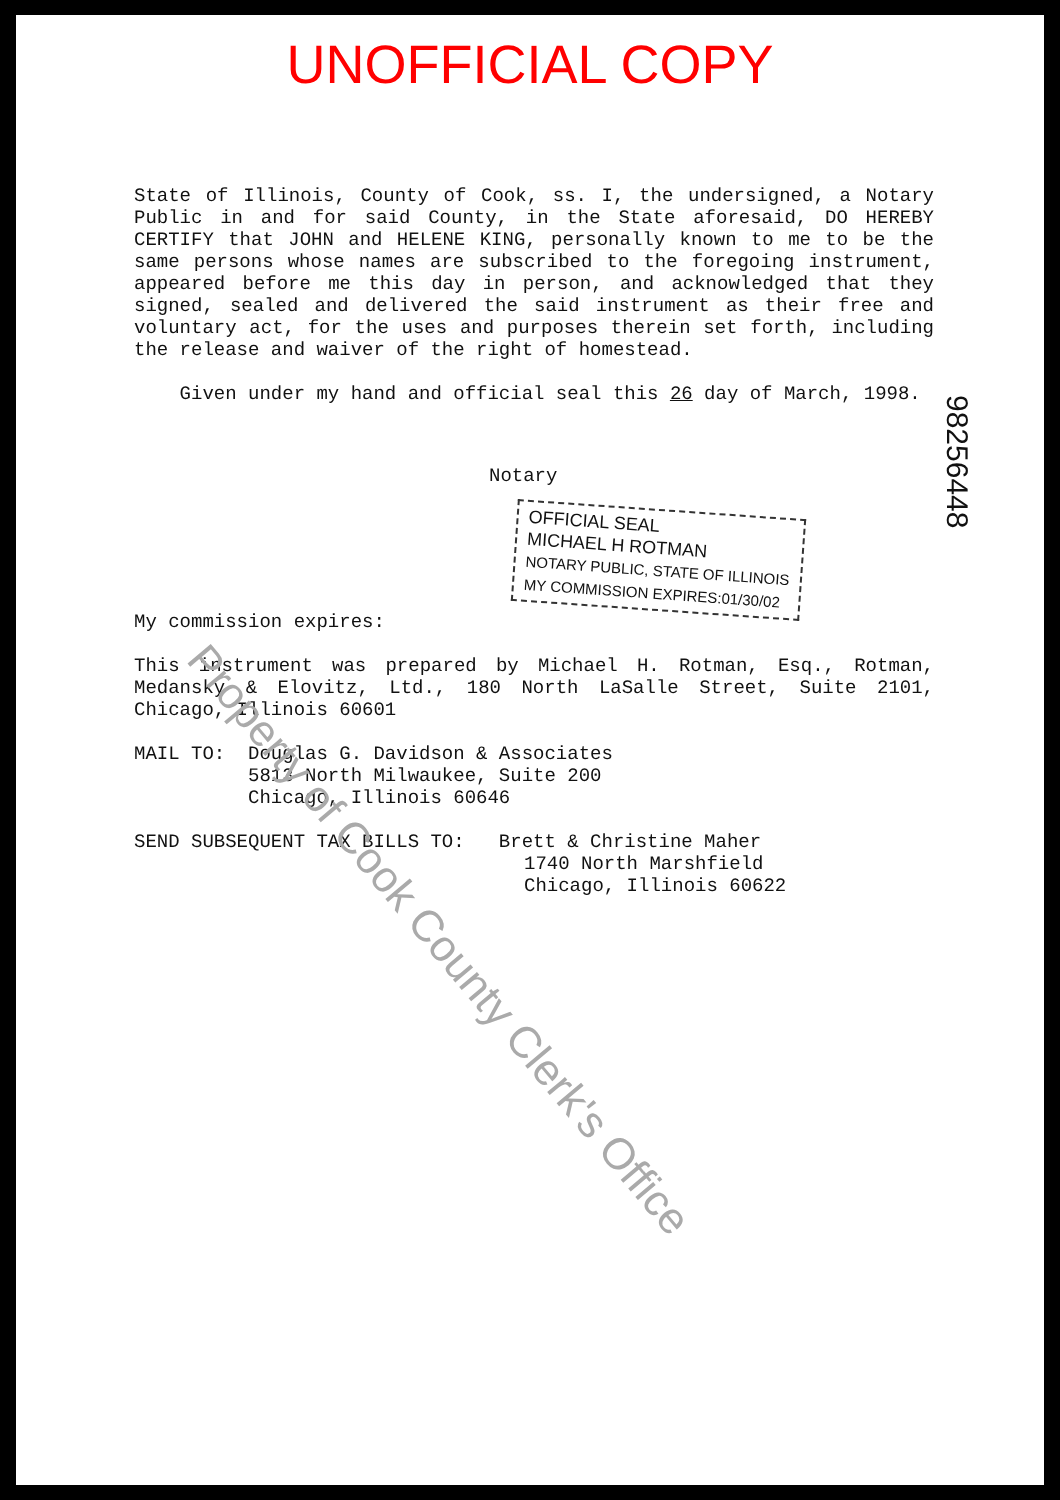UNOFFICIAL COPY
State of Illinois, County of Cook, ss. I, the undersigned, a Notary Public in and for said County, in the State aforesaid, DO HEREBY CERTIFY that JOHN and HELENE KING, personally known to me to be the same persons whose names are subscribed to the foregoing instrument, appeared before me this day in person, and acknowledged that they signed, sealed and delivered the said instrument as their free and voluntary act, for the uses and purposes therein set forth, including the release and waiver of the right of homestead.
Given under my hand and official seal this 26 day of March, 1998.
Notary
OFFICIAL SEAL
MICHAEL H ROTMAN
NOTARY PUBLIC, STATE OF ILLINOIS
MY COMMISSION EXPIRES:01/30/02
My commission expires:
This instrument was prepared by Michael H. Rotman, Esq., Rotman, Medansky & Elovitz, Ltd., 180 North LaSalle Street, Suite 2101, Chicago, Illinois 60601
MAIL TO: Douglas G. Davidson & Associates
5813 North Milwaukee, Suite 200
Chicago, Illinois 60646
SEND SUBSEQUENT TAX BILLS TO: Brett & Christine Maher
1740 North Marshfield
Chicago, Illinois 60622
98256448
Property of Cook County Clerk's Office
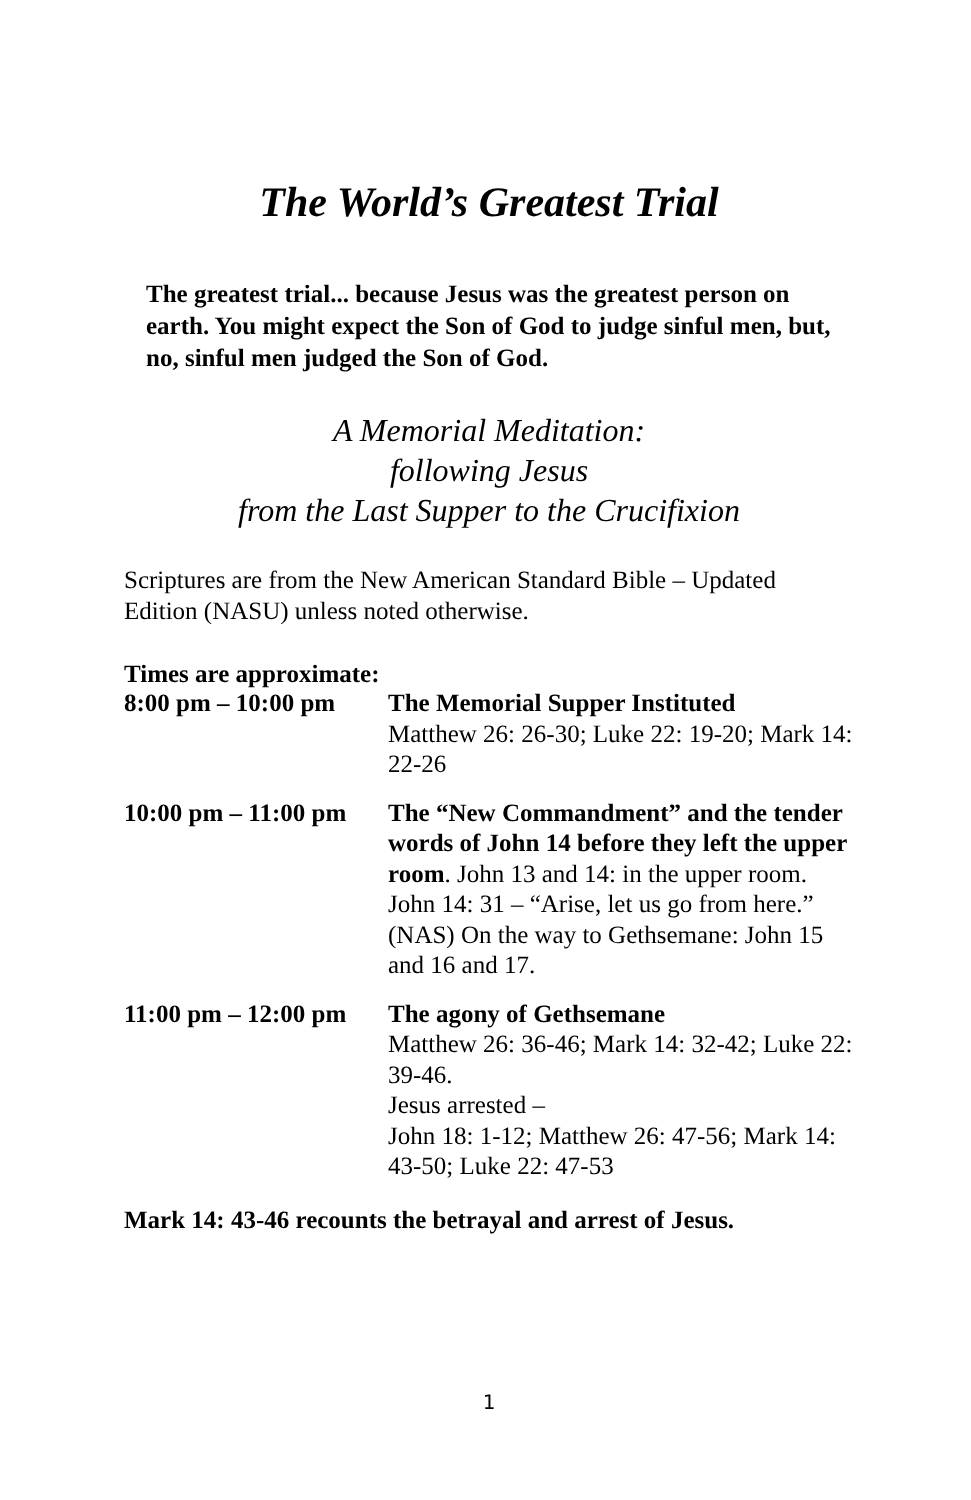The World’s Greatest Trial
The greatest trial... because Jesus was the greatest person on earth. You might expect the Son of God to judge sinful men, but, no, sinful men judged the Son of God.
A Memorial Meditation:
following Jesus
from the Last Supper to the Crucifixion
Scriptures are from the New American Standard Bible – Updated Edition (NASU) unless noted otherwise.
Times are approximate:
| 8:00 pm – 10:00 pm | The Memorial Supper Instituted Matthew 26: 26-30; Luke 22: 19-20; Mark 14: 22-26 |
| 10:00 pm – 11:00 pm | The “New Commandment” and the tender words of John 14 before they left the upper room . John 13 and 14: in the upper room. John 14: 31 – “Arise, let us go from here.” (NAS) On the way to Gethsemane: John 15 and 16 and 17. |
| 11:00 pm – 12:00 pm | The agony of Gethsemane Matthew 26: 36-46; Mark 14: 32-42; Luke 22: 39-46. Jesus arrested – John 18: 1-12; Matthew 26: 47-56; Mark 14: 43-50; Luke 22: 47-53 |
Mark 14: 43-46 recounts the betrayal and arrest of Jesus.
1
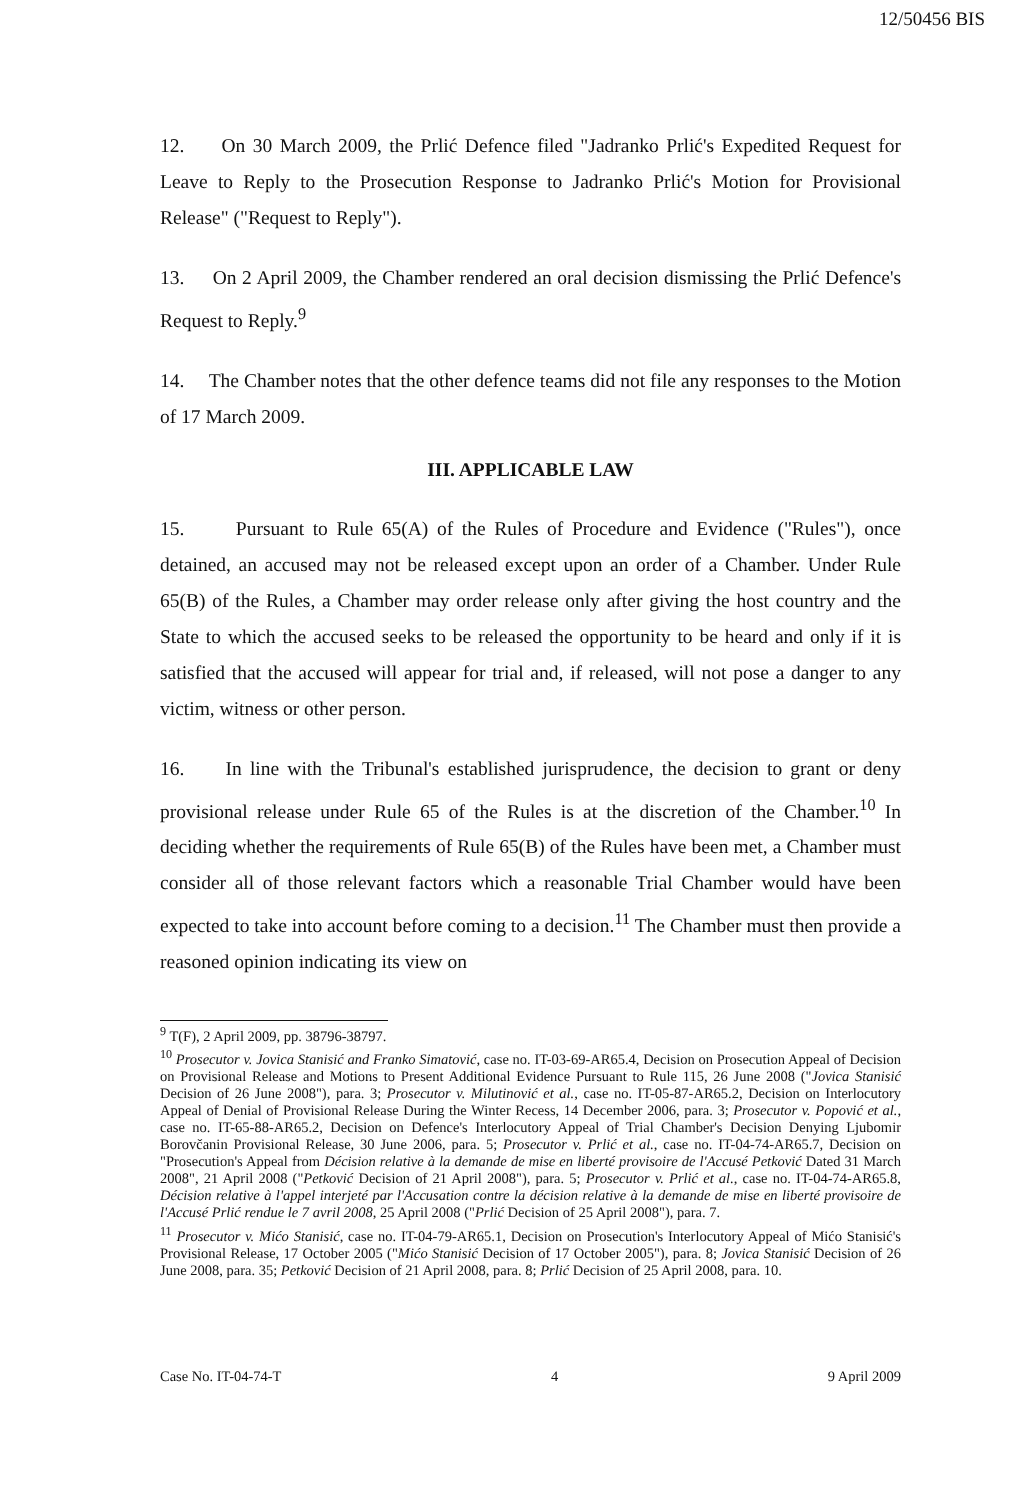12/50456 BIS
12. On 30 March 2009, the Prlić Defence filed "Jadranko Prlić's Expedited Request for Leave to Reply to the Prosecution Response to Jadranko Prlić's Motion for Provisional Release" ("Request to Reply").
13. On 2 April 2009, the Chamber rendered an oral decision dismissing the Prlić Defence's Request to Reply.<sup>9</sup>
14. The Chamber notes that the other defence teams did not file any responses to the Motion of 17 March 2009.
III. APPLICABLE LAW
15. Pursuant to Rule 65(A) of the Rules of Procedure and Evidence ("Rules"), once detained, an accused may not be released except upon an order of a Chamber. Under Rule 65(B) of the Rules, a Chamber may order release only after giving the host country and the State to which the accused seeks to be released the opportunity to be heard and only if it is satisfied that the accused will appear for trial and, if released, will not pose a danger to any victim, witness or other person.
16. In line with the Tribunal's established jurisprudence, the decision to grant or deny provisional release under Rule 65 of the Rules is at the discretion of the Chamber.<sup>10</sup> In deciding whether the requirements of Rule 65(B) of the Rules have been met, a Chamber must consider all of those relevant factors which a reasonable Trial Chamber would have been expected to take into account before coming to a decision.<sup>11</sup> The Chamber must then provide a reasoned opinion indicating its view on
<sup>9</sup> T(F), 2 April 2009, pp. 38796-38797.
<sup>10</sup> Prosecutor v. Jovica Stanisić and Franko Simatović, case no. IT-03-69-AR65.4, Decision on Prosecution Appeal of Decision on Provisional Release and Motions to Present Additional Evidence Pursuant to Rule 115, 26 June 2008 ("Jovica Stanisić Decision of 26 June 2008"), para. 3; Prosecutor v. Milutinović et al., case no. IT-05-87-AR65.2, Decision on Interlocutory Appeal of Denial of Provisional Release During the Winter Recess, 14 December 2006, para. 3; Prosecutor v. Popović et al., case no. IT-65-88-AR65.2, Decision on Defence's Interlocutory Appeal of Trial Chamber's Decision Denying Ljubomir Borovčanin Provisional Release, 30 June 2006, para. 5; Prosecutor v. Prlić et al., case no. IT-04-74-AR65.7, Decision on "Prosecution's Appeal from Décision relative à la demande de mise en liberté provisoire de l'Accusé Petković Dated 31 March 2008", 21 April 2008 ("Petković Decision of 21 April 2008"), para. 5; Prosecutor v. Prlić et al., case no. IT-04-74-AR65.8, Décision relative à l'appel interjeté par l'Accusation contre la décision relative à la demande de mise en liberté provisoire de l'Accusé Prlić rendue le 7 avril 2008, 25 April 2008 ("Prlić Decision of 25 April 2008"), para. 7.
<sup>11</sup> Prosecutor v. Mićo Stanisić, case no. IT-04-79-AR65.1, Decision on Prosecution's Interlocutory Appeal of Mićo Stanisić's Provisional Release, 17 October 2005 ("Mićo Stanisić Decision of 17 October 2005"), para. 8; Jovica Stanisić Decision of 26 June 2008, para. 35; Petković Decision of 21 April 2008, para. 8; Prlić Decision of 25 April 2008, para. 10.
Case No. IT-04-74-T 4 9 April 2009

TASK TO CARRY OUT - In the listing above, locate each line with "Matthew" and copy it.

OUTPUT -
| 8:00 pm – 10:00 pm | The Memorial Supper Instituted Matthew 26: 26-30; Luke 22: 19-20; Mark 14: 22-26 |
| 11:00 pm – 12:00 pm | The agony of Gethsemane Matthew 26: 36-46; Mark 14: 32-42; Luke 22: 39-46. Jesus arrested – John 18: 1-12; Matthew 26: 47-56; Mark 14: 43-50; Luke 22: 47-53 |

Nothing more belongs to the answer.